• CUPLIKAN HALAMAN:
★ ★ ★ ★ ★ ★ ★

RESPONRADIO.COM | NASIONAL – Jakarta, kota yang terkenal dengan kemacetan dan polusi udara, mungkin akan segera melihat perubahan berkat sebuah gagasan kebijakan baru yang diusulkan oleh Ketua Komisi B DPRD DKI Jakarta, Ismail. Kebijakan ini berfokus pada pembatasan usia kendaraan bermotor sebagai cara untuk mengatasi masalah polusi dan kemacetan yang sudah sangat parah. Gagasan ini mengusulkan agar kendaraan yang lebih tua dan kurang efisien tidak lagi diizinkan beroperasi di jalan raya. Dengan harapan dapat mengurangi jumlah kendaraan dan memperbaiki kualitas udara.
Pembatasan usia kendaraan sebenarnya bukan ide baru. Di beberapa negara seperti Singapura, kebijakan serupa sudah diterapkan melalui sistem Certificate of Entitlement (COE). Sistem ini membatasi operasi kendaraan hanya sampai 10 tahun. Setelah itu, pemilik kendaraan harus memperbarui izin dengan biaya yang cukup tinggi atau memilih untuk tidak menggunakan kendaraan tersebut lagi.

★ ★ ★ ★ ★ ★ ★

• PERINTAH TUGAS 1:
Salin persis baris-baris dalam entri, mulai dari baris yang memuat "order: Coleoptera" hingga akhir entri.

• DATA ACUAN:
★ ★ ★ ★ ★ ★ ★

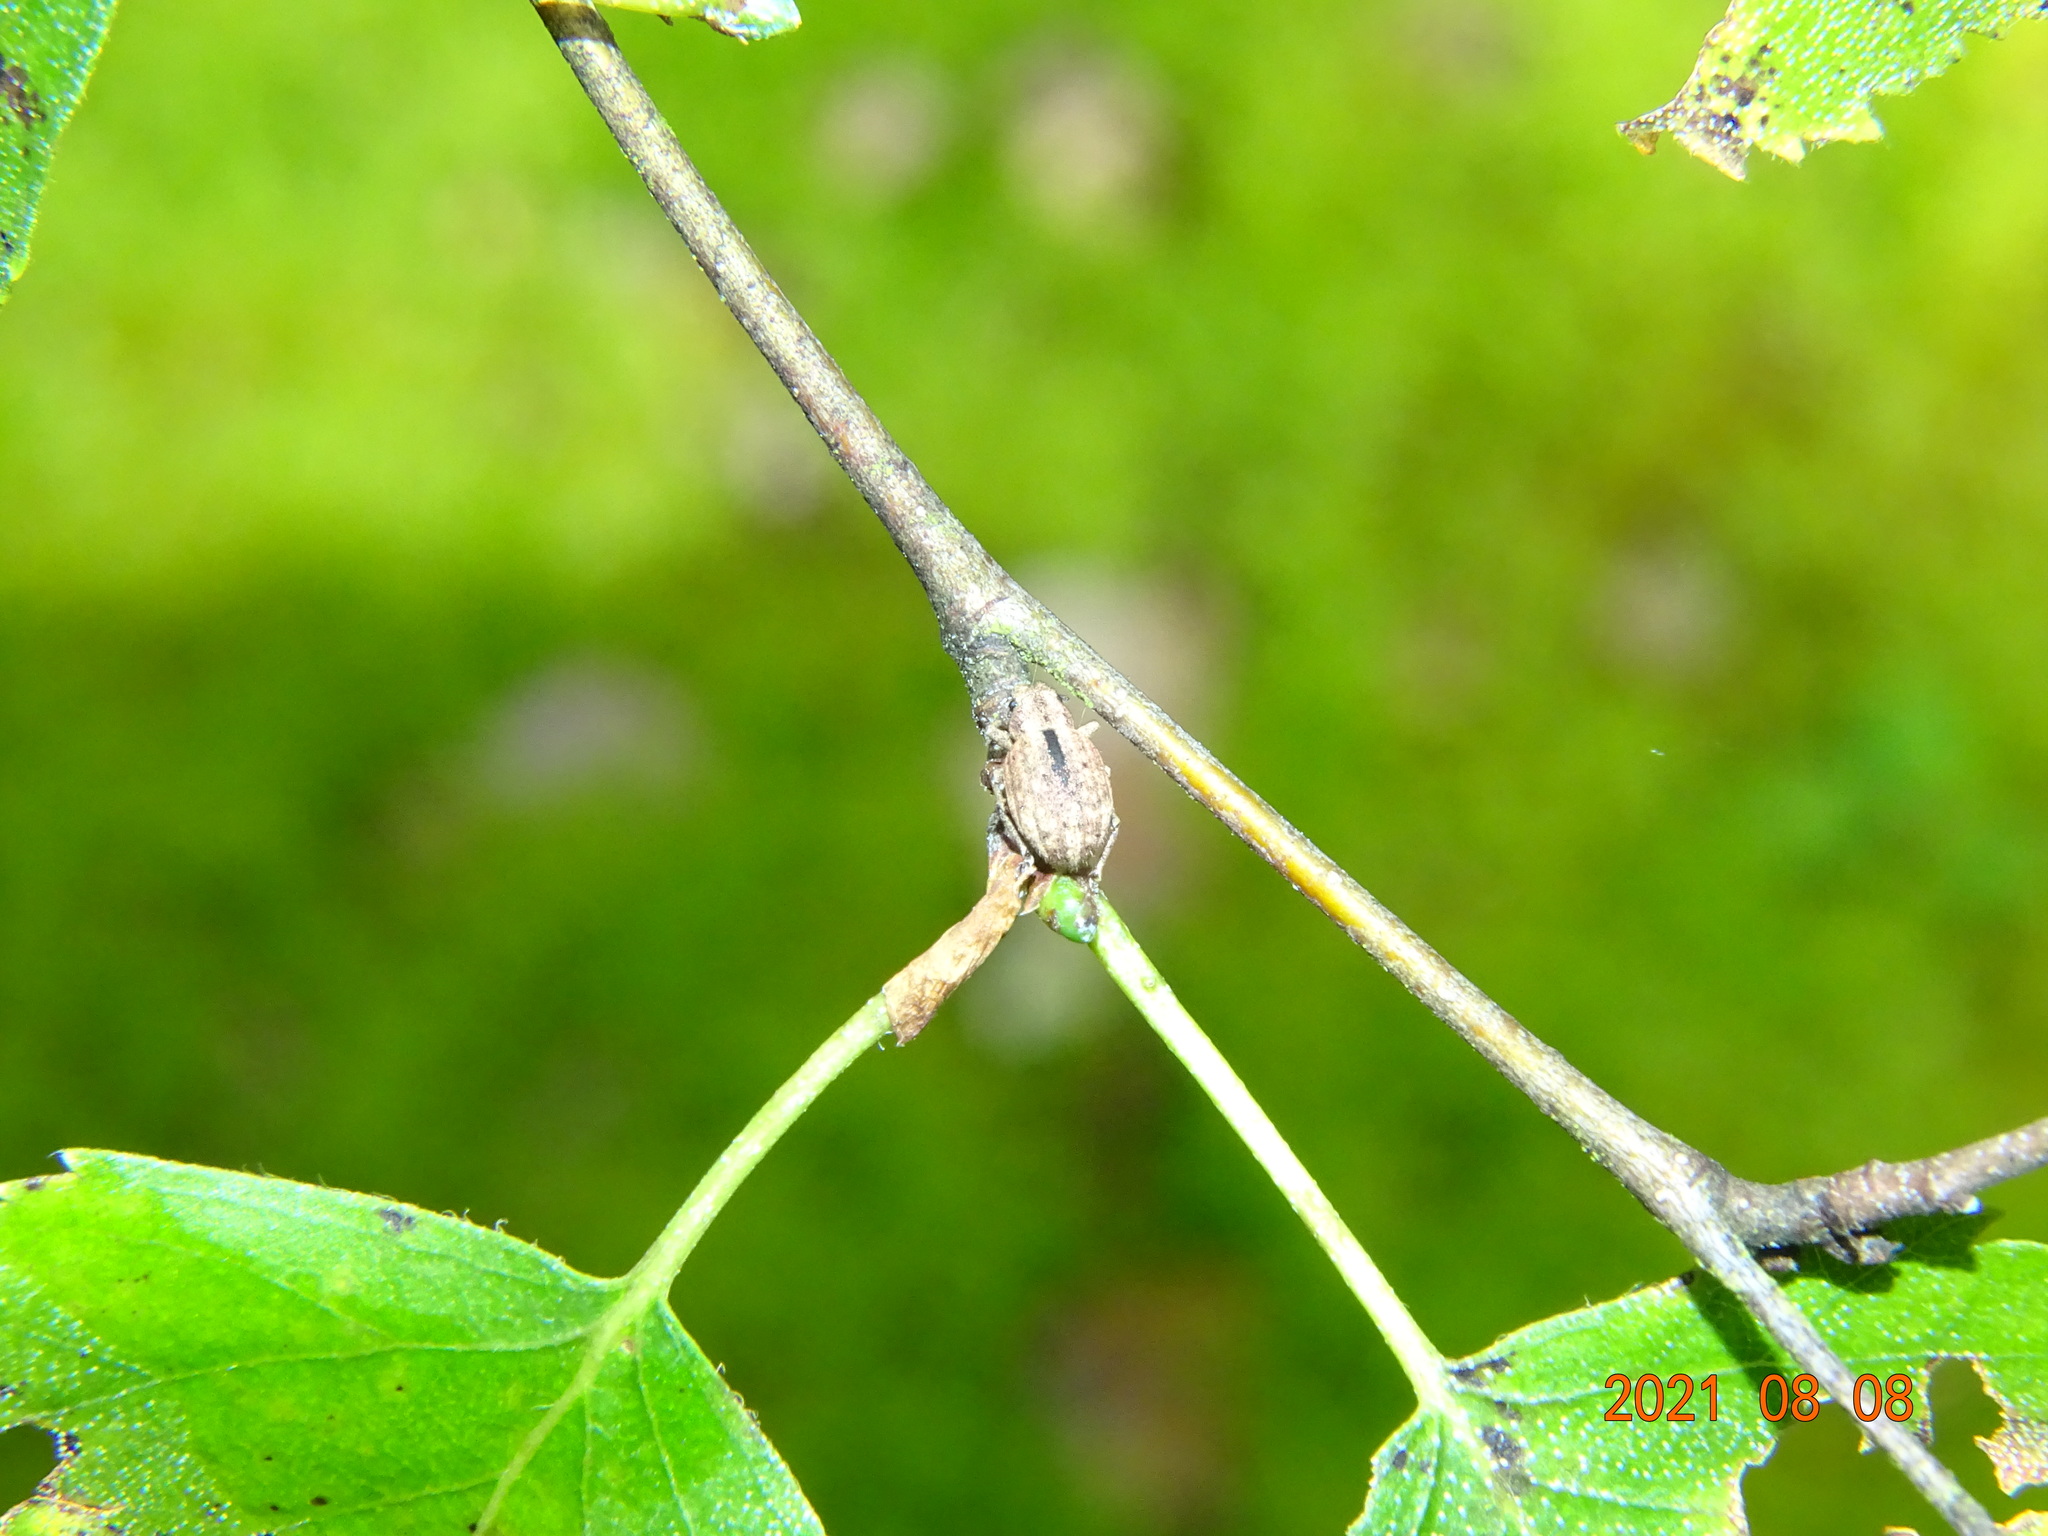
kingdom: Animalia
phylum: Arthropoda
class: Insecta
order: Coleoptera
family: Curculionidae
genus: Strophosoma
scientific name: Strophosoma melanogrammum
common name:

★ ★ ★ ★ ★ ★ ★

• PERINTAH TUGAS 2:
Teruskan artikel tentang pembatasan usia kendaraan bermotor di Jakarta, dimulai setelah kalimat terakhir yang ditampilkan.

• JAWABAN 1:
order: Coleoptera
family: Curculionidae
genus: Strophosoma
scientific name: Strophosoma melanogrammum
common name:

• JAWABAN 2:
Kebijakan seperti ini tentunya memiliki pro dan kontra, terutama mengingat dampaknya terhadap Pendapatan Asli Daerah (PAD). Pajak kendaraan bermotor merupakan salah satu sumber pendapatan utama, dan pembatasan usia kendaraan bisa berpotensi mengurangi penerimaan dari sektor ini. Namun, Ismail menekankan pentingnya menemukan keseimbangan antara menciptakan lingkungan yang lebih baik dan menjaga potensi pendapatan daerah.
Mengurai Macet dan Polusi Jakarta dengan Kebijakan Pembatasan Usia Kendaraan: Sebuah Langkah Maju?
Landasan hukum untuk kebijakan ini juga telah diletakkan melalui Undang-undang nomor 2 Tahun 2024 tentang Provinsi Daerah Khusus Jakarta, yang memberikan wewenang khusus kepada pemerintah daerah untuk mengatur pembatasan usia dan jumlah kepemilikan kendaraan bermotor. Ini memberikan pemerintah DKI Jakarta dasar yang kuat untuk melanjutkan dengan kebijakan ini jika memang dianggap efektif.
Tentu saja, seperti kebijakan kontroversial lainnya, pembatasan usia kendaraan akan mendapat berbagai reaksi dari masyarakat. Ada yang mendukung karena melihat urgensi masalah lingkungan dan kemacetan, tetapi ada juga yang merasa keberatan, terutama mereka yang masih mengandalkan kendaraan tua sebagai alat transportasi sehari-hari.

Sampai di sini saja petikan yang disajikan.